PROBLEM:
From the records below, copy each line that has the word "blob" in it.

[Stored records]

- - - - - - -

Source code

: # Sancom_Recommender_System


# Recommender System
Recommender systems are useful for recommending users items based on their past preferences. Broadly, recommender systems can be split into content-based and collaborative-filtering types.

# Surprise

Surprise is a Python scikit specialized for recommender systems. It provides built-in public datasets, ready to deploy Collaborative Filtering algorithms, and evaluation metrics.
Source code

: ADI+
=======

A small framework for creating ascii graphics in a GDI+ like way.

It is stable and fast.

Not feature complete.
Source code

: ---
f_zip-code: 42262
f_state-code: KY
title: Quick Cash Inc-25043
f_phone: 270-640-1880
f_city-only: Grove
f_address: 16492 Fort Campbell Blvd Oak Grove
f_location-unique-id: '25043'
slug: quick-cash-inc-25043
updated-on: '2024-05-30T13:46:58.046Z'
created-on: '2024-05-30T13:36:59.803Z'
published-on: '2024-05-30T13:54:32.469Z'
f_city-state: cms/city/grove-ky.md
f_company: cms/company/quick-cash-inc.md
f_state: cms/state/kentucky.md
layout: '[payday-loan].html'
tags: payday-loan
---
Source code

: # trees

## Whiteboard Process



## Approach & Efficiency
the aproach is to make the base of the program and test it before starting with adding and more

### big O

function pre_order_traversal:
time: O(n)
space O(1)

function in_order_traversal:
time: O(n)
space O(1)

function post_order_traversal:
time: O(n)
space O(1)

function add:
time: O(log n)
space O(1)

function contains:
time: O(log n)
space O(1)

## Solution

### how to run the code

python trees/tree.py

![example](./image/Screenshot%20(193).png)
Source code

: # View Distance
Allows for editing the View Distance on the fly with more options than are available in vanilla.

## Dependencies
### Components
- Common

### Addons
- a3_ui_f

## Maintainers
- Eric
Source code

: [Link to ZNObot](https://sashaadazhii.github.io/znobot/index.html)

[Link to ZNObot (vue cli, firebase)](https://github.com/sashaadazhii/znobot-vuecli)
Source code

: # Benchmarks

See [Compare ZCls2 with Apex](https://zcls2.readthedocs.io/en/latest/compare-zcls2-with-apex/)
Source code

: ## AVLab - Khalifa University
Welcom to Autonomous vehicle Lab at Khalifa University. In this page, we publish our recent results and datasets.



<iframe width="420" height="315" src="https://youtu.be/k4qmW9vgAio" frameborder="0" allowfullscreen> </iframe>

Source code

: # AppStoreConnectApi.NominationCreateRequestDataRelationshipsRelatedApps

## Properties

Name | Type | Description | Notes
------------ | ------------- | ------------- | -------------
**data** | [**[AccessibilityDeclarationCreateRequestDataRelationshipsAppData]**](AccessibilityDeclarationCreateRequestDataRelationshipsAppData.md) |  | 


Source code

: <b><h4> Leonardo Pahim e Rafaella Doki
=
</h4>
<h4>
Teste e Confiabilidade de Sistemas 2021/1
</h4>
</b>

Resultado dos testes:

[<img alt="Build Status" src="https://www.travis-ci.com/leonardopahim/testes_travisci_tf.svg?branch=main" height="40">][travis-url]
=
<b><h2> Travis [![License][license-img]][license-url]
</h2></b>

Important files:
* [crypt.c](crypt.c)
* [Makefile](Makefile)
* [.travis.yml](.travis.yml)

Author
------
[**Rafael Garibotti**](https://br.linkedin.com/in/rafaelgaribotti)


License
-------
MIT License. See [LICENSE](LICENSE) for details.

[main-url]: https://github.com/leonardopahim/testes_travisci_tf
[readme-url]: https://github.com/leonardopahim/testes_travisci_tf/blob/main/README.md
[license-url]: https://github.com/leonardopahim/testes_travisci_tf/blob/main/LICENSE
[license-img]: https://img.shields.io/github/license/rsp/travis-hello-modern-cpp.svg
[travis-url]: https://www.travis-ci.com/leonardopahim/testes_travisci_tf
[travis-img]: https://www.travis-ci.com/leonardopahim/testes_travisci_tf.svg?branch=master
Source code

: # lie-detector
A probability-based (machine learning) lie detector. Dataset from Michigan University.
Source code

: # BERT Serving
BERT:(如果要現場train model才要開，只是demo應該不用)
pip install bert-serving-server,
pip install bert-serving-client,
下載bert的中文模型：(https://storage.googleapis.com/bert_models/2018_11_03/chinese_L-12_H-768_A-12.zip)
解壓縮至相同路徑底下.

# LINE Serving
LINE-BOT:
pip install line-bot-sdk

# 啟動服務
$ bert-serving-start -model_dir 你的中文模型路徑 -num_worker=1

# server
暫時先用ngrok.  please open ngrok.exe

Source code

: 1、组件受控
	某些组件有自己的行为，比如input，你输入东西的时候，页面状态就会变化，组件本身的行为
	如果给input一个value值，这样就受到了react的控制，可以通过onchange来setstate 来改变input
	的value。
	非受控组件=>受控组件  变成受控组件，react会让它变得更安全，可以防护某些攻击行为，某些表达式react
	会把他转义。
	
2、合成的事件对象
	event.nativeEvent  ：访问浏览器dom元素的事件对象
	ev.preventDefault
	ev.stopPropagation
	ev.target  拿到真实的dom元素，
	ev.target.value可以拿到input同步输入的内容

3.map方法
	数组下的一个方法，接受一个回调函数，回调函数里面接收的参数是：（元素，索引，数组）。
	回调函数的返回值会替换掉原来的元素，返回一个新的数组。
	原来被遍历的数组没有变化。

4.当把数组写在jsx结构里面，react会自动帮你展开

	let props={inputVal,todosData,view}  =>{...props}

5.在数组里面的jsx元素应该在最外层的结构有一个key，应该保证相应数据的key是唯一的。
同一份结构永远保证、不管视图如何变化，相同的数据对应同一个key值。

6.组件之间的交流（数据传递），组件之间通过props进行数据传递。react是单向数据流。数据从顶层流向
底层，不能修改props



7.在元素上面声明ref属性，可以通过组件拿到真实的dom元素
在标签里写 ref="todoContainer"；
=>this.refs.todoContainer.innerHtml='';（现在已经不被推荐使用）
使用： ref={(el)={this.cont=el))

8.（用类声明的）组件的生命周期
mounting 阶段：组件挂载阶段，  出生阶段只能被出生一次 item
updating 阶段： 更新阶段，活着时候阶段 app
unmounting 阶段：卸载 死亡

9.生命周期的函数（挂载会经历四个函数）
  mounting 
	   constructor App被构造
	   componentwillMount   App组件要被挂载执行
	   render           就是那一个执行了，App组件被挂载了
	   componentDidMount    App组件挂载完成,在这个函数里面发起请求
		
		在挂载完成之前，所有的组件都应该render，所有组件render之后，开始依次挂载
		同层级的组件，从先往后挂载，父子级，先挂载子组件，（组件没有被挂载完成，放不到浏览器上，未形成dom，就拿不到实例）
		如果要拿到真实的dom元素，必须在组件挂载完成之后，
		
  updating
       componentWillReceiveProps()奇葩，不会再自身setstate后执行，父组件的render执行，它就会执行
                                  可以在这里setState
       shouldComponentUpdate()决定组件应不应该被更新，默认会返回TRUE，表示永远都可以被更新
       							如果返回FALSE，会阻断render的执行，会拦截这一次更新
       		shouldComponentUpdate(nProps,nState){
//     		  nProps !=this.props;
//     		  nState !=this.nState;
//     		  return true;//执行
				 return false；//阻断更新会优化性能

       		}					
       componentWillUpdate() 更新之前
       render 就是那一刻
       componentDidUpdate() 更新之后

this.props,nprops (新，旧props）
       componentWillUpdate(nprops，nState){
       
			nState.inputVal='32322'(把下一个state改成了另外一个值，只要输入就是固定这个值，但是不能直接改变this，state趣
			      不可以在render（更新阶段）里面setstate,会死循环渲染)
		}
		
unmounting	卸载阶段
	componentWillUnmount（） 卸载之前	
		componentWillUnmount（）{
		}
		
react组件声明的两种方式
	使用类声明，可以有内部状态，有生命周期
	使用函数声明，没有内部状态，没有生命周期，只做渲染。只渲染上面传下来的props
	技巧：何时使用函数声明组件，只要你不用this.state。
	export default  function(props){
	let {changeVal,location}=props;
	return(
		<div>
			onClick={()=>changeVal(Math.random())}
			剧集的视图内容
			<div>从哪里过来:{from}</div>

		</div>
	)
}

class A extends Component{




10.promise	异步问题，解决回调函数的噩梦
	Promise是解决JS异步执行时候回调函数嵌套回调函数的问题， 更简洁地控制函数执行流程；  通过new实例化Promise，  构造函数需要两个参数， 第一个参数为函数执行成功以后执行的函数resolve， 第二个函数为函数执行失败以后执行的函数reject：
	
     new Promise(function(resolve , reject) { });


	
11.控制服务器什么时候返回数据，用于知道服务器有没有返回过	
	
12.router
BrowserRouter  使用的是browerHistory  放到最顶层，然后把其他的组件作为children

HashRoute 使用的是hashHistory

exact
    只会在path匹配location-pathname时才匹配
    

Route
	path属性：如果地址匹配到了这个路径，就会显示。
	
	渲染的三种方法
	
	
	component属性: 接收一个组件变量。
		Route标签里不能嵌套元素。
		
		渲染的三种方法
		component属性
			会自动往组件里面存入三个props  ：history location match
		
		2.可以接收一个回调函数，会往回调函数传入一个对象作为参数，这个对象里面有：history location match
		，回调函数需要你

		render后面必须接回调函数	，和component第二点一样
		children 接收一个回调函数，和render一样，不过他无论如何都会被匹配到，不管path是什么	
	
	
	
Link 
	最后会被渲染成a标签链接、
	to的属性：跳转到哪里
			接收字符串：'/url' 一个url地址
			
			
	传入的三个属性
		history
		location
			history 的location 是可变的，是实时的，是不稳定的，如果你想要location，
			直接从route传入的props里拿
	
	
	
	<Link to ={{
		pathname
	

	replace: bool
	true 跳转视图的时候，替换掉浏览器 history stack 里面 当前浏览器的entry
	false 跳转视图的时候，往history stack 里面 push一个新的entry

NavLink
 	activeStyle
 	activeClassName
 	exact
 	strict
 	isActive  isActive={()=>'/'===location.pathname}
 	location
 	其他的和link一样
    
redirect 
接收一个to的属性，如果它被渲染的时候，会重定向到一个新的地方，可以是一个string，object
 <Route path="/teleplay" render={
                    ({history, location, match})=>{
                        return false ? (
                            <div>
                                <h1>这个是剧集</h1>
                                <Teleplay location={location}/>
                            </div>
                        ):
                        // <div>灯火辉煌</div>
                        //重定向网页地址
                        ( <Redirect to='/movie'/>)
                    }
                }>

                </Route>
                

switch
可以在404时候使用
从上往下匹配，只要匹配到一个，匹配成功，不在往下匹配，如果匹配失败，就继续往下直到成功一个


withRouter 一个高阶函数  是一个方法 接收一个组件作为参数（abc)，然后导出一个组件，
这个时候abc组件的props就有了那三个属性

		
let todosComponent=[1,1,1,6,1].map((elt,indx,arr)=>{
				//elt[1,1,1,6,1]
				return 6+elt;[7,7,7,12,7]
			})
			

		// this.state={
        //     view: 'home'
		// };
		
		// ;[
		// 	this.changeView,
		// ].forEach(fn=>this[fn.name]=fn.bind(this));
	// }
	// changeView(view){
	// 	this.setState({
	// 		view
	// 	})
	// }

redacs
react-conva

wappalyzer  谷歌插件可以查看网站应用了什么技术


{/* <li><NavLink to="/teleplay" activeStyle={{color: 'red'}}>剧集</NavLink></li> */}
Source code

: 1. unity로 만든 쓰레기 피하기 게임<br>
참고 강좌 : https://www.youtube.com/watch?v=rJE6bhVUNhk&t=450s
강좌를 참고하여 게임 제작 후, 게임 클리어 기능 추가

- - - - - - -

ANSWER AREA:
[readme-url]: https://github.com/leonardopahim/testes_travisci_tf/blob/main/README.md
[license-url]: https://github.com/leonardopahim/testes_travisci_tf/blob/main/LICENSE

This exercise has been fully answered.